## WORK ITEM:
Only the line containing "marche d’environ 15" and the lines after it, through the end of the entries, should be output exactly.
== Segment start ==
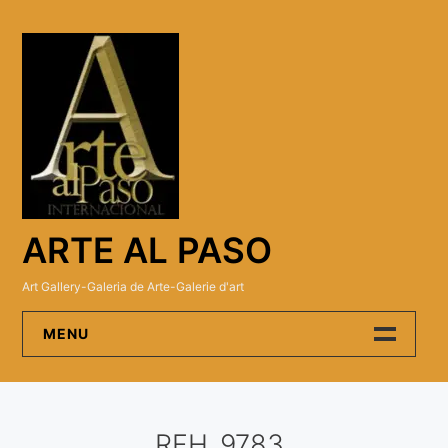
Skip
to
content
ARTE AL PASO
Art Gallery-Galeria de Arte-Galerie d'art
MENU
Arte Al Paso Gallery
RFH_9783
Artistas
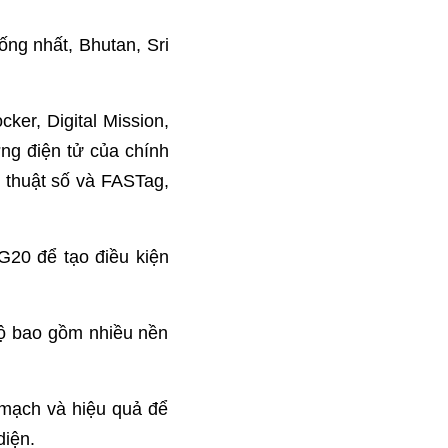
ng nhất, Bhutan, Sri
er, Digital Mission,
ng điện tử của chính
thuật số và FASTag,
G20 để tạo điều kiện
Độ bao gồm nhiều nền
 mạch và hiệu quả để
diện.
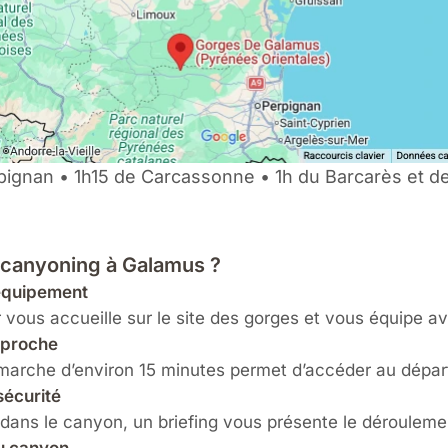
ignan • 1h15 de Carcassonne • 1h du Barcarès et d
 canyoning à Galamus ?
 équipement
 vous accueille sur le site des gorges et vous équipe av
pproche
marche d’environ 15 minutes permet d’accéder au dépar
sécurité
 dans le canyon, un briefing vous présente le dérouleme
== Segment end ==
## RESULT BELOW:
marche d’environ 15 minutes permet d’accéder au dépar
sécurité
 dans le canyon, un briefing vous présente le dérouleme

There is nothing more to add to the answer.